- [YOUR ASSIGNMENT]: Which lines of the entries below hold the word "bottom"? Report each of them.

Stored items

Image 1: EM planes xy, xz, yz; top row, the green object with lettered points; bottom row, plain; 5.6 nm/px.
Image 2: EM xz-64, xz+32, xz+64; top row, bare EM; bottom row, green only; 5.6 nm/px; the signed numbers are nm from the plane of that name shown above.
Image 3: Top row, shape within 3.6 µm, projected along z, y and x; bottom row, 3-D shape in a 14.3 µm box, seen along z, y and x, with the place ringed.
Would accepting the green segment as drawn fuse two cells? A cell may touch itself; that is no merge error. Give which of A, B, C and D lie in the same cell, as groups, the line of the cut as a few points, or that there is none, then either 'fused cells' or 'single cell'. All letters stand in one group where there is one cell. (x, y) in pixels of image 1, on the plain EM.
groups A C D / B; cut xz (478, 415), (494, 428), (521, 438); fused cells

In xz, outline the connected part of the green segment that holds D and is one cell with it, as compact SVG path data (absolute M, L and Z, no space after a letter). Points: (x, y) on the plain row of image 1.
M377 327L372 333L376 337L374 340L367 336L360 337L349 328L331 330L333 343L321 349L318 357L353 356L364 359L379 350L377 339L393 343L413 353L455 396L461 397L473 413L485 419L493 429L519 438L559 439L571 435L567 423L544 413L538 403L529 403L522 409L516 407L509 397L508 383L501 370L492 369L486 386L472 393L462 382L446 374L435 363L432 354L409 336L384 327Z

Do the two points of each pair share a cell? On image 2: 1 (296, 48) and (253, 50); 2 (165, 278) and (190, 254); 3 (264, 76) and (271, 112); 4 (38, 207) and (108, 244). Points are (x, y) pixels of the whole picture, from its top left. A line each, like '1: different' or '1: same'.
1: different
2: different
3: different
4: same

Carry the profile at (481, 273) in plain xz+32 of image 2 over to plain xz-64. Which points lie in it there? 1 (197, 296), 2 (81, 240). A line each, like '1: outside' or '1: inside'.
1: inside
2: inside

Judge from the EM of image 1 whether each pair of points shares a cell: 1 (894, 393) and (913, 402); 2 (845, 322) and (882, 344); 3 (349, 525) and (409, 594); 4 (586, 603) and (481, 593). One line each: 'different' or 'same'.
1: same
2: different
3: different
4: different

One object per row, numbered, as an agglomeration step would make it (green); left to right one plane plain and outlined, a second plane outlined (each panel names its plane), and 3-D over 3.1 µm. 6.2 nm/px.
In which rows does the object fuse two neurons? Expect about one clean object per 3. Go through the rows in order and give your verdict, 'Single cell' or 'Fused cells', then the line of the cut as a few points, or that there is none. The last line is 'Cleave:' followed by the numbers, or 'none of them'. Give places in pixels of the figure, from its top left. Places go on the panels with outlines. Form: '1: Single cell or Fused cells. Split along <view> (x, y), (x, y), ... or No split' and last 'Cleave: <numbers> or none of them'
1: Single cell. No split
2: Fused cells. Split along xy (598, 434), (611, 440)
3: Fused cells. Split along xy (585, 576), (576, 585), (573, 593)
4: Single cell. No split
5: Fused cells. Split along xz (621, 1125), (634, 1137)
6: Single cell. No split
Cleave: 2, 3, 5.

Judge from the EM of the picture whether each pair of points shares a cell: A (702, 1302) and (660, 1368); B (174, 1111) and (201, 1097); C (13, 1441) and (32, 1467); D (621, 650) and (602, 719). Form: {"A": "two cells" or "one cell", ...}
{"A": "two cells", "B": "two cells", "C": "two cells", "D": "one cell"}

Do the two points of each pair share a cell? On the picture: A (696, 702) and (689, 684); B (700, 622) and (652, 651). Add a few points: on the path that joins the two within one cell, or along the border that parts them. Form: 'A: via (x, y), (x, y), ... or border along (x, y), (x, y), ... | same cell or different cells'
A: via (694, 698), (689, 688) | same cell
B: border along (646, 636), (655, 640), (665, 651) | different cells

- [RESPONSE BOX]:
Image 1: EM planes xy, xz, yz; top row, the green object with lettered points; bottom row, plain; 5.6 nm/px.
Image 2: EM xz-64, xz+32, xz+64; top row, bare EM; bottom row, green only; 5.6 nm/px; the signed numbers are nm from the plane of that name shown above.
Image 3: Top row, shape within 3.6 µm, projected along z, y and x; bottom row, 3-D shape in a 14.3 µm box, seen along z, y and x, with the place ringed.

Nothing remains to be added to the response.